RuneQuest is associated with the world of Glorantha, although there's not a lot of geography or history in the rule book. Little touches from money to magic and monsters manage to convey a distinctive "feel", though, even when treating such old standards as Elves and Trolls. Cults of Prax goes into more detail about a part of the world, as well as providing write-ups of cults that could be adapted to other settings.

Those religions play a big part in providing skills, magic and relationships as well as personality-shaping world views. Every adventurer can fight, cast spells, and sneak; there are no classes or levels as in D&D, nor is there a "character point" system as in other games. One can invest money and time in training, or learn from experience on adventures. Combat is gritty and magic low powered relative to most fantasy RPGs.

(There are super-heroes and other beings of demi-god status afoot in the Hero Wars, and high-level D&D can be a fine rules set for treating their exploits. RQ stats for such entities as the Crimson Bat seem to me to serve little purpose but to call for Sanity Checks on the reader's part!)

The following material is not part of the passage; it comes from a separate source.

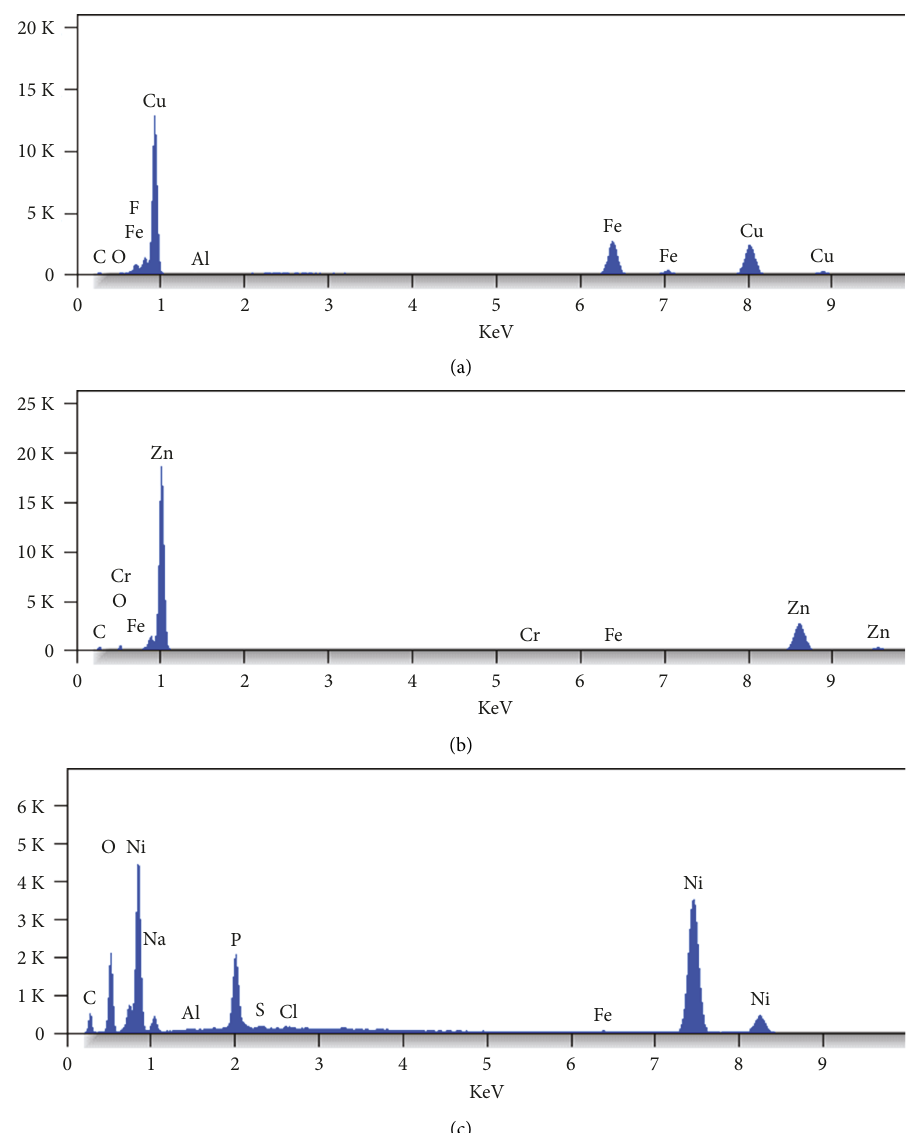
Figure 10: Energy dispersive spectroscopy (EDS) report of (a) Cu electroplated corten steel, (b) Zn electroplated corten steel, and (c) Ni electroplated corten steel.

The "Basic Role Playing System" introduced in RQ formed the basis for a whole series of other games, Call of Cthulhu being the most famous. It is in my experience very easy to learn, fast-playing and flexible.

King Arthur Pendragon somewhat simplified that basis, for instance substituting d20 for d%. It's my favorite example of a blend of role-playing and story-telling, set within the epic cycle of legend. A Pendragon campaign thus has a beginning and ending, between which one generation gives rise to another. There are so many different versions of the Matter of Britain, so many component tales and possible interpretations, that each campaign can be quite different from the last.

The core rules focus on player-character knights. Everything from courtly romance to battle gets a good treatment. Personality traits and passions have ratings that can come tellingly into play. Magic is more amorphous than in a game with set lists of spells, potentially of awesome power but also time-consuming and taxing for magicians; it comes closer than any other game's treatment to magic as I have seen it in classic fantasy literature.

Supplements deal with such variations as legendary Ireland and the Scandinavia of Beowulf. The rules are in my experience well suited to scenarios set in Tolkien's Middle Earth or Howard's Hyborian Age.

Gangbusters lets one play a criminal (independent, gangster, or in an organized crime syndicate), law enforcement officer (honest or on the take), private detective, or reporter on the mean streets of a Prohibition era big city. It's unusual in breaking explicitly with the assumption that player-characters are all on the same team. The rules are very well designed and clearly presented, along with plenty of period background. Action is fast, striking a good balance between the realistic and the cinematic. The well-written modules cover a range of scenarios from a gang war to a murder mystery.